Metro to me is both a place and a traffic pattern. Network service features are most easily introduced at a point close enough to the edge to permit real-time handling and personalization, but deep enough to serve the number of users needed to create reasonable economy of scale. I submit that this place is the metro center or metro. As it happens, the notion of a metro center is already established because of the importance of content caching. The major CDN providers connect to broadband access networks at specific places, and these are probably the best early candidates for a metro site. That’s because video traffic is the great majority of Internet traffic, even mobile broadband traffic, and so there’s already great connectivity to these points, and a natural concentration of traffic. The majority of content cache sites are also places where real estate to house edge computing is available.

Mobile networks often implement a kind of implicit metro-centricity because it’s at least possible to differentiate between mobile users that remain within a metro area versus those that are roaming more broadly, with the former having direct IP addressing and the latter tunneling. Since most mobile users do tend to stay in a metro area, and since most video consumption on mobile devices involves those generally-in-metro users, traffic efficiency is often high because video traffic doesn’t need to be tunneled.
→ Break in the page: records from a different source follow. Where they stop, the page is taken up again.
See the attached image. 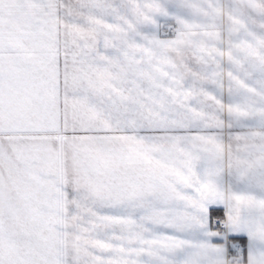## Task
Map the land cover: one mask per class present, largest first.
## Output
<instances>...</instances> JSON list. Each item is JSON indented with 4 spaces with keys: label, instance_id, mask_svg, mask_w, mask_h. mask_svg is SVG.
<instances>
[{
    "label": "snow or ice",
    "instance_id": "1",
    "mask_svg": "<svg viewBox=\"0 0 264 264\" xmlns=\"http://www.w3.org/2000/svg\"><path fill=\"white\" fill-rule=\"evenodd\" d=\"M0 264H264V0H0Z\"/></svg>",
    "mask_w": 264,
    "mask_h": 264
}]
</instances>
It might be possible, and valuable, to make metro-centricity a design mandate. If we were to define a kind of “movement zone” around each metro center, with the goal of containing a large proportion of the users there within that zone as they travel locally, we would improve handling and latency. We’d probably cover about three-quarters of the population that way, and over half the geographic area of the US, for example. For the rest of the population and geography we could expect users to be moving in and out of metros, and more tunneling would likely be needed.

Presuming population mobility was a challenge that had to be addressed in sustaining session relationships, we’d end up needing more tunneling because it would be very difficult to reconnect everything when a user moved out of a metro area and required a different mobile gateway to the Internet, or to cached content.

Edge computing and real-time digital twinning via 5G would exacerbate some of these issues, because interruption of message flows in real-time systems can have a catastrophic impact, and attempts to remedy that at the message-protocol level (requiring acknowledgments, buffering and reordering, etc.) would increase latency overall. If we were to assume that there were “social-metaverse” and other “cooperative” applications of edge computing that required broad edge-to-edge coordination, the need to optimize just what edge facility a given mobile user is connected with would increase. It’s also true that real-time edge applications would be likely based on microservices, and that could give impetus to attempts to create microservice-based mobile service elements overall.

I think that mobile standards, like NFV ISG work, have suffered from box fixation, making it difficult to assess how to implement them in a “cloud-native” way. I think that network standards in general have to balance between the optimized use of new technologies and the ability to evolve from existing infrastructure without fork-lifting everything at great cost. The problem is that this combination creates a barrier to motion and a limit to innovation at the same time. At some point, we need to think harder about going forward with network standards, and I think that starts by looking at features and not boxes.